* **Problem details**:
Go through the data below and return each line where the string "left" appears.

* **Supplied records**:
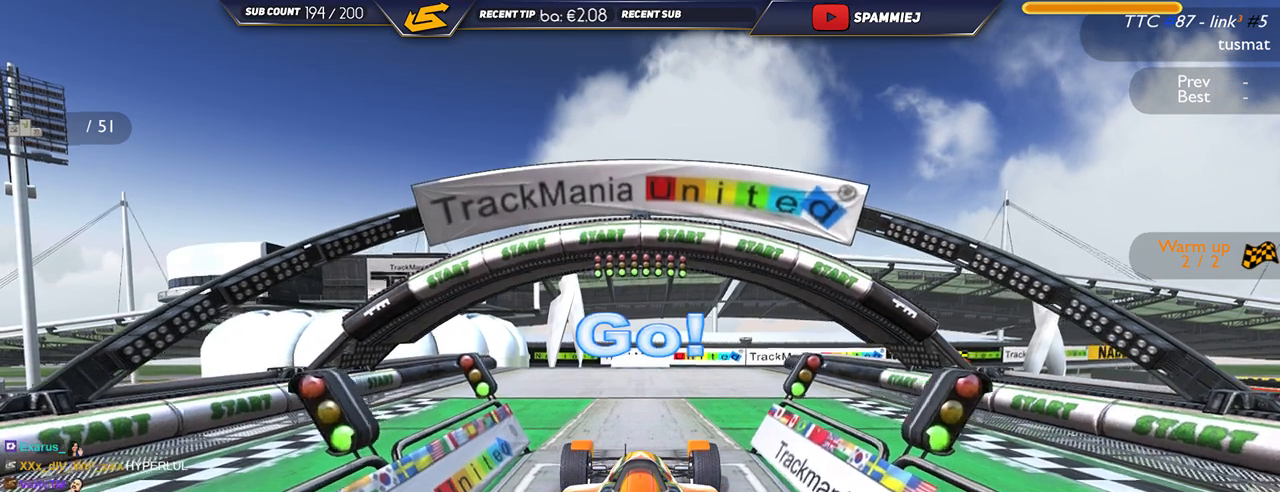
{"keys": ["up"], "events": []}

==

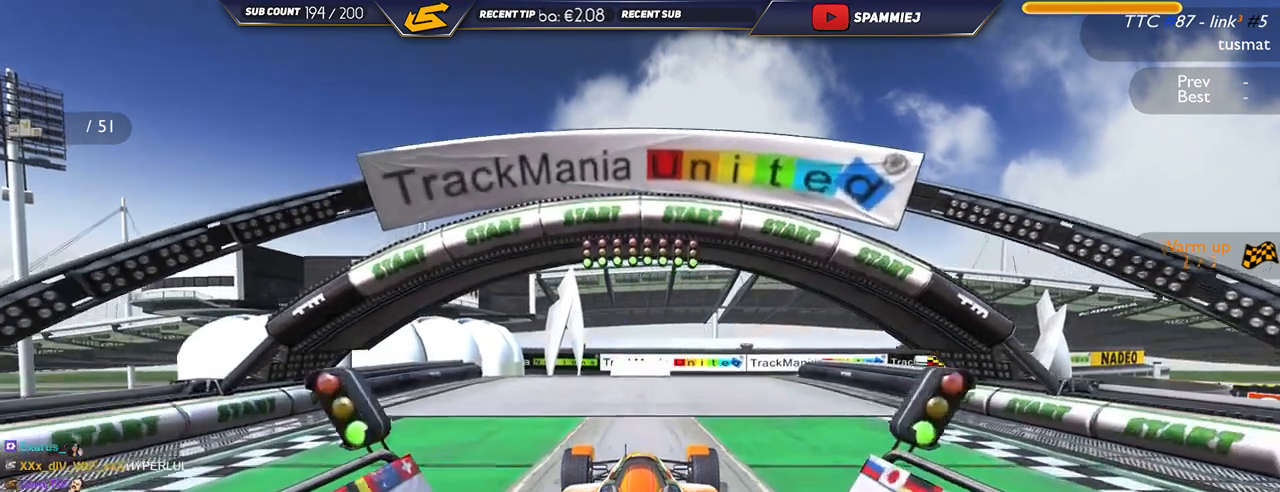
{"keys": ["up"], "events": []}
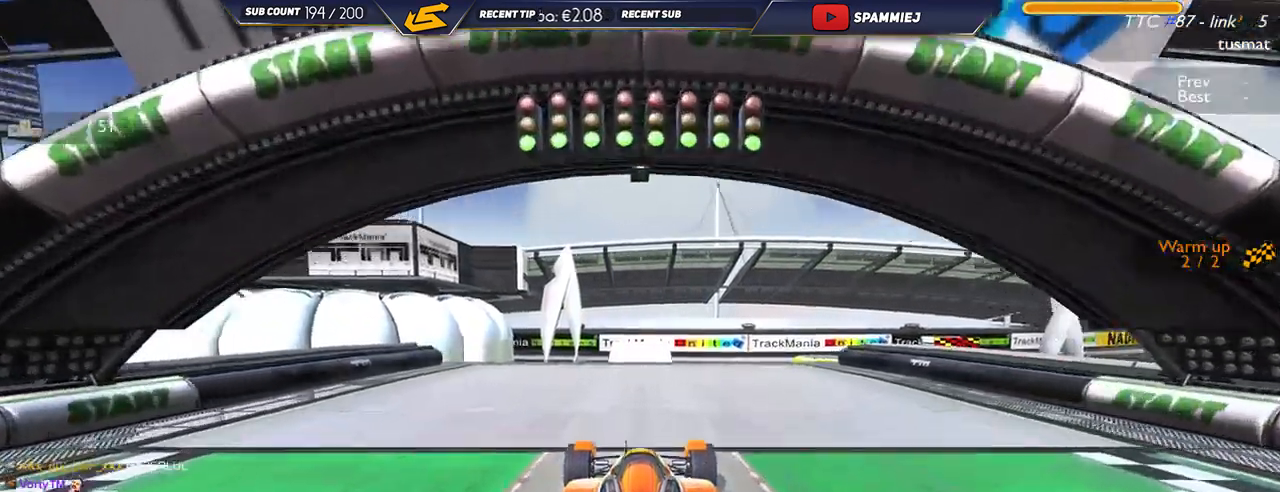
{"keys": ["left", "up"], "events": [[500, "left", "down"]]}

...

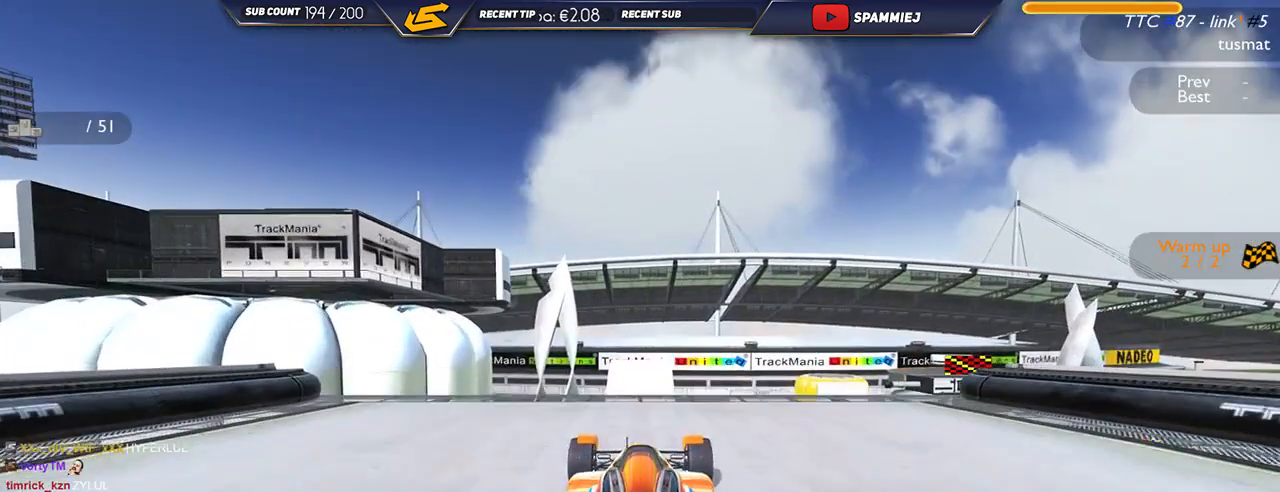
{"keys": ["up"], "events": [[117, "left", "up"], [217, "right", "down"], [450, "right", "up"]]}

* **Solution to the problem**:
{"keys": ["left", "up"], "events": [[500, "left", "down"]]}
{"keys": ["up"], "events": [[117, "left", "up"], [217, "right", "down"], [450, "right", "up"]]}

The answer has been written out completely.